Records provided
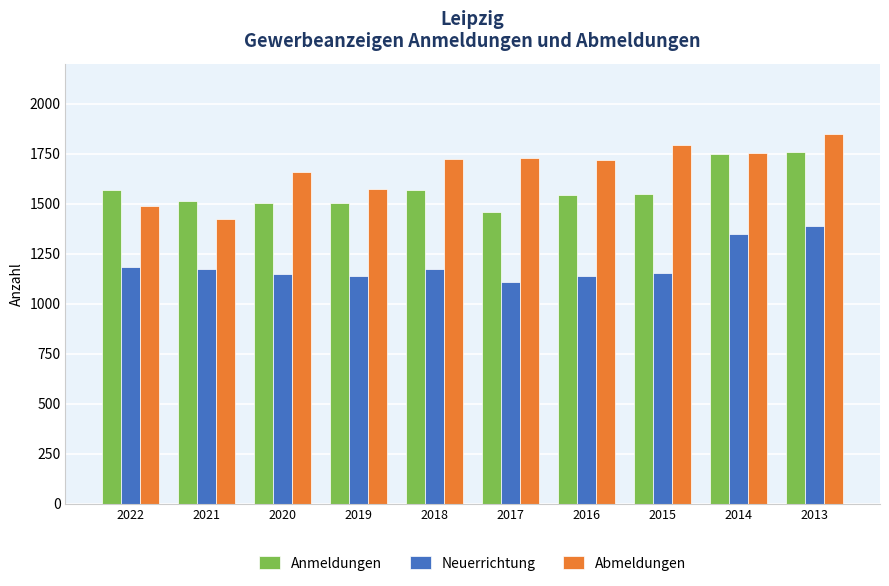

What is the smallest value displayed?

1106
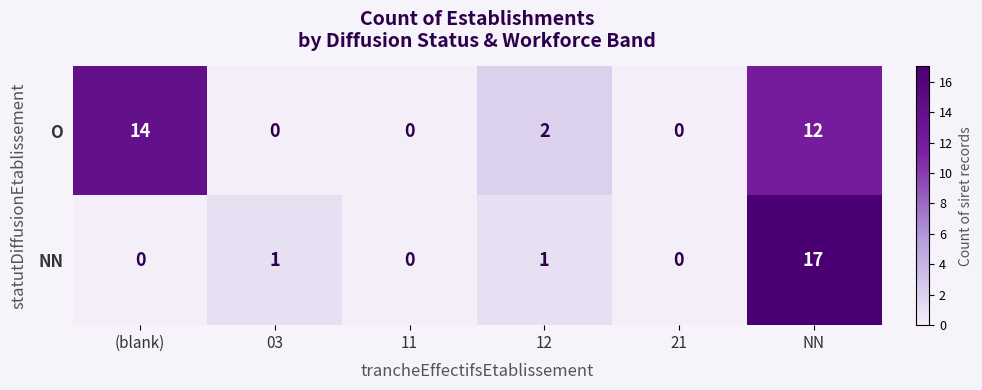

Is it true that NN equals 0 at 21?

True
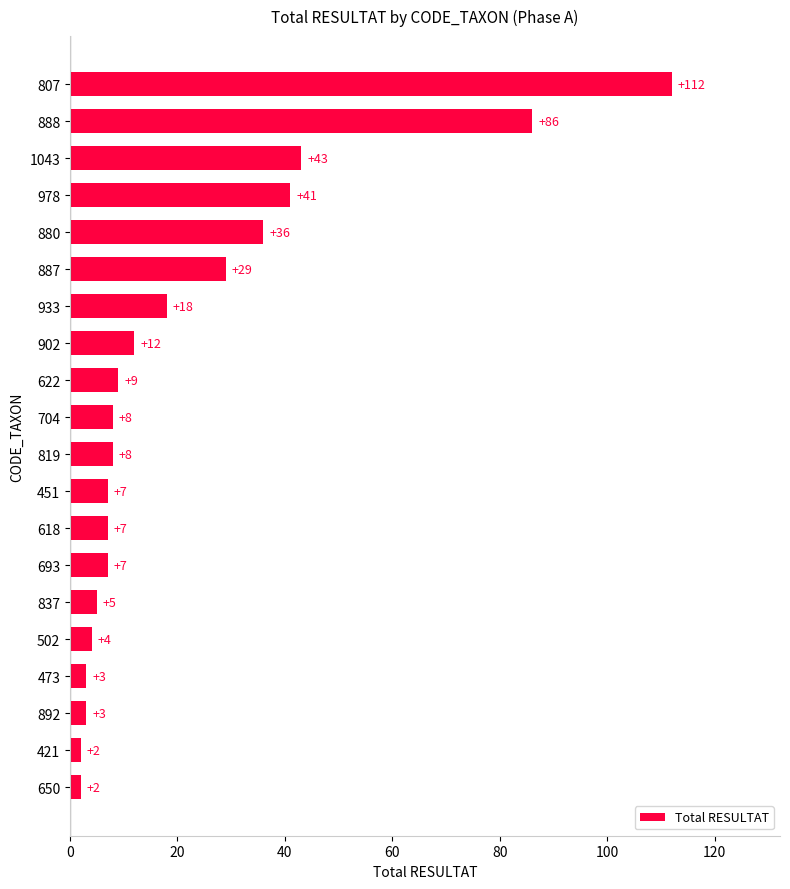

Are the bars grouped side by side (vs. stacked)?

No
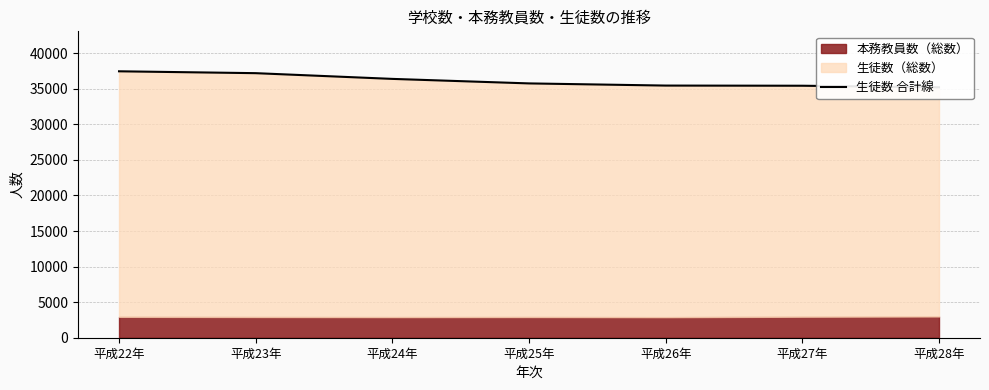

Approximately how many times larger is the value at 平成23年 compared to 平成27年?

1.0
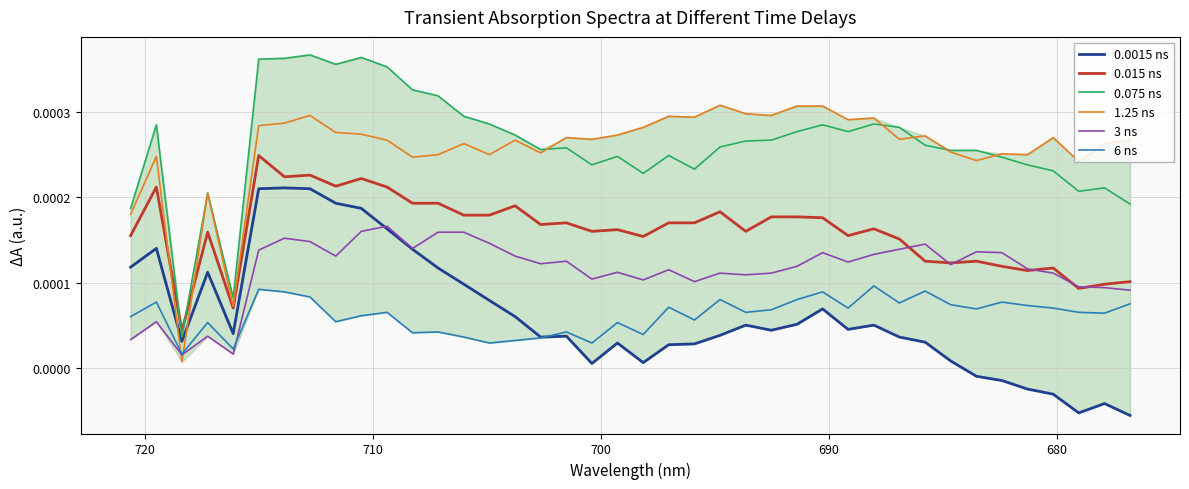

Is this an area chart (filled region under the line)?

No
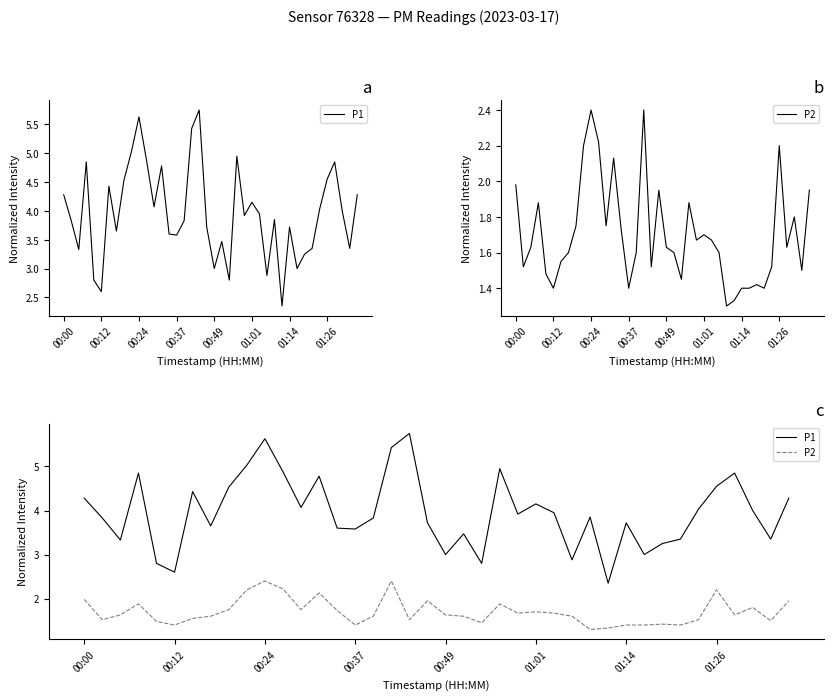

True or false: P1 has more than 0 points higher than both neighbors.

True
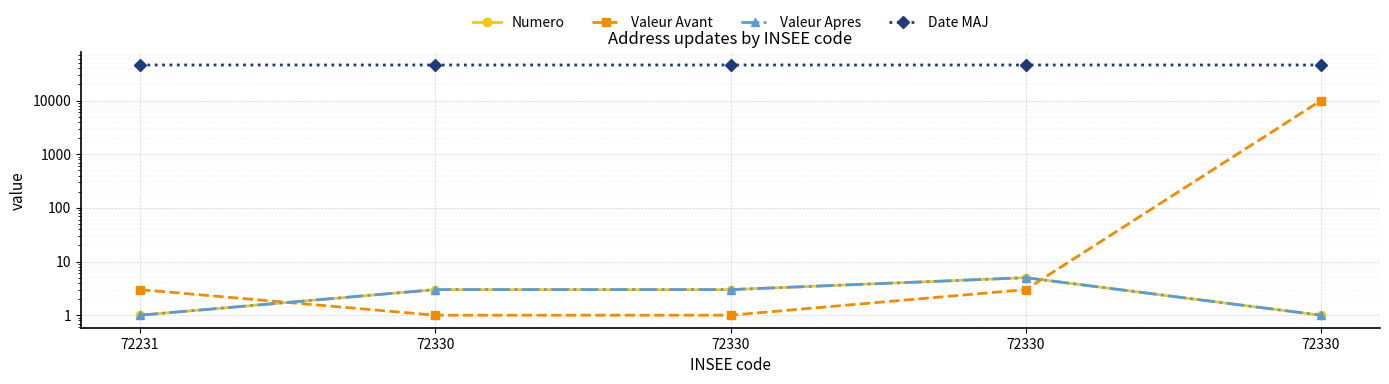

In Valeur Apres, how many points are higher than both neighbors (excluding endpoints)?

1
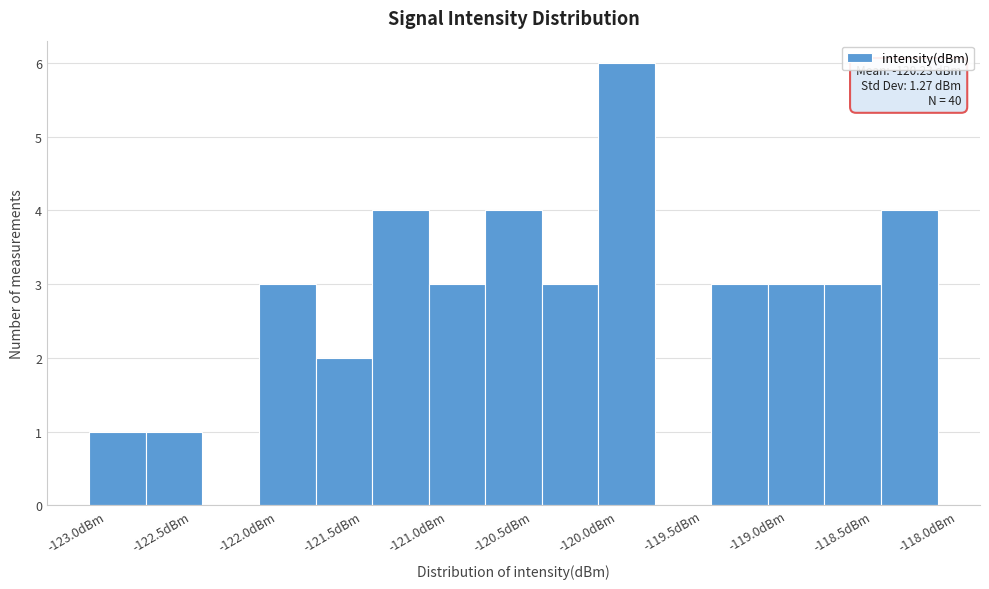

Over which range of the x-axis is the bar tallest?

-120.10 to -119.80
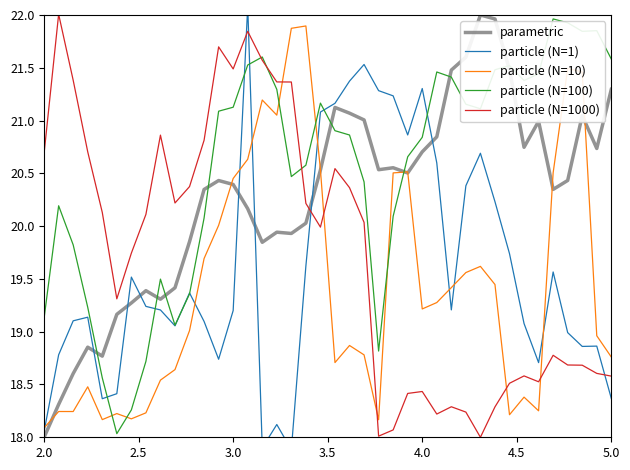

How many interior local valleys does the particle (N=10) series have?

9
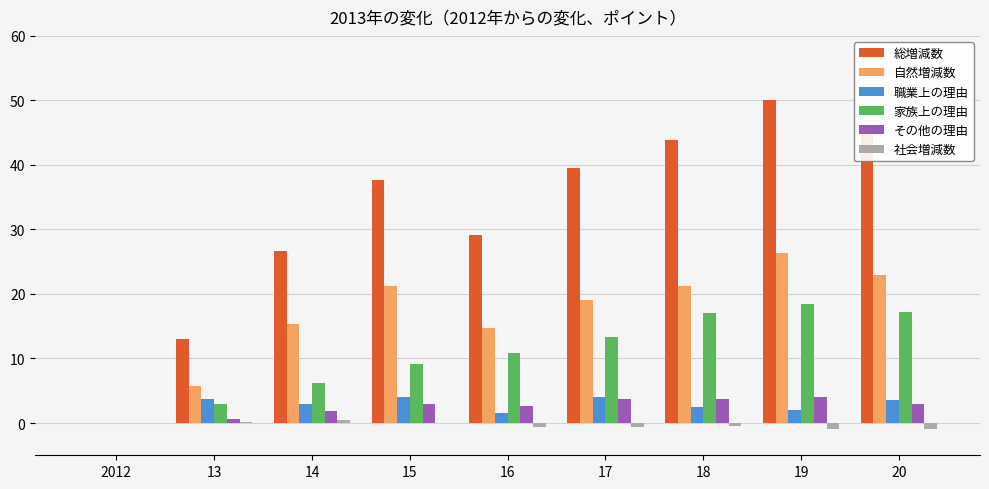

Is it true that 総増減数 equals 6.0 at 16?

False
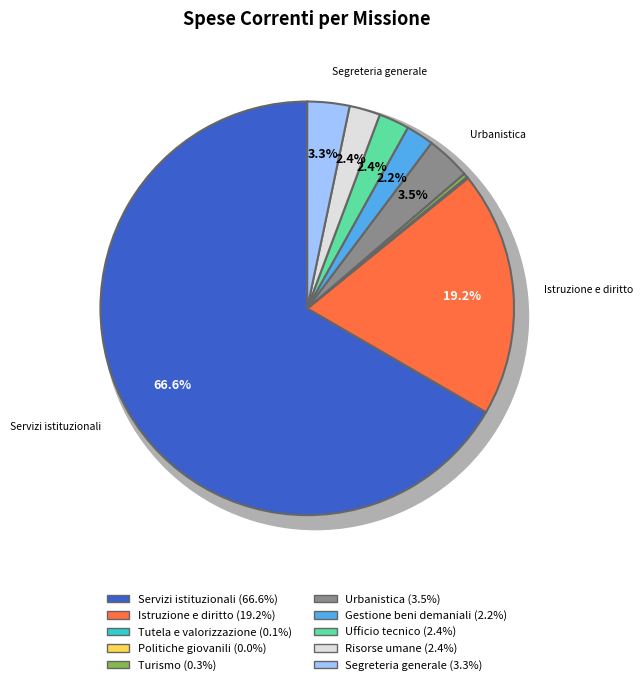

How much of the chart is everything except Tutela e valorizzazione?

99.9%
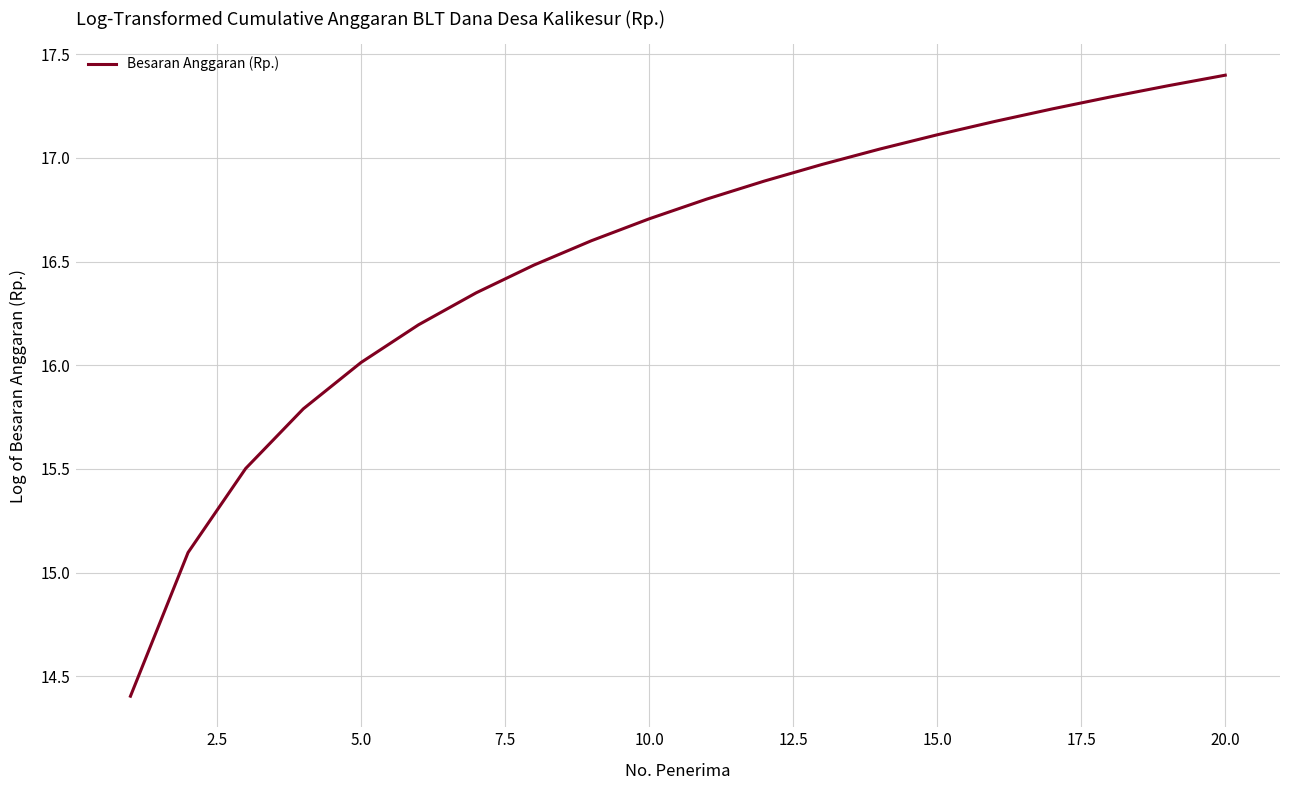

What is the difference between the maximum and minimum values?

3.0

What this task involves
Update all of the records by replacing "neighbors" with "adjacent points" and keeping everything else the same. Leave the pictures out.

Written answer
What is the smallest value displayed?

1106

Is it true that NN equals 0 at 21?

True

Are the bars grouped side by side (vs. stacked)?

No

Approximately how many times larger is the value at 平成23年 compared to 平成27年?

1.0

Is this an area chart (filled region under the line)?

No

True or false: P1 has more than 0 points higher than both adjacent points.

True

In Valeur Apres, how many points are higher than both adjacent points (excluding endpoints)?

1

Over which range of the x-axis is the bar tallest?

-120.10 to -119.80

How many interior local valleys does the particle (N=10) series have?

9

Is it true that 総増減数 equals 6.0 at 16?

False

How much of the chart is everything except Tutela e valorizzazione?

99.9%

What is the difference between the maximum and minimum values?

3.0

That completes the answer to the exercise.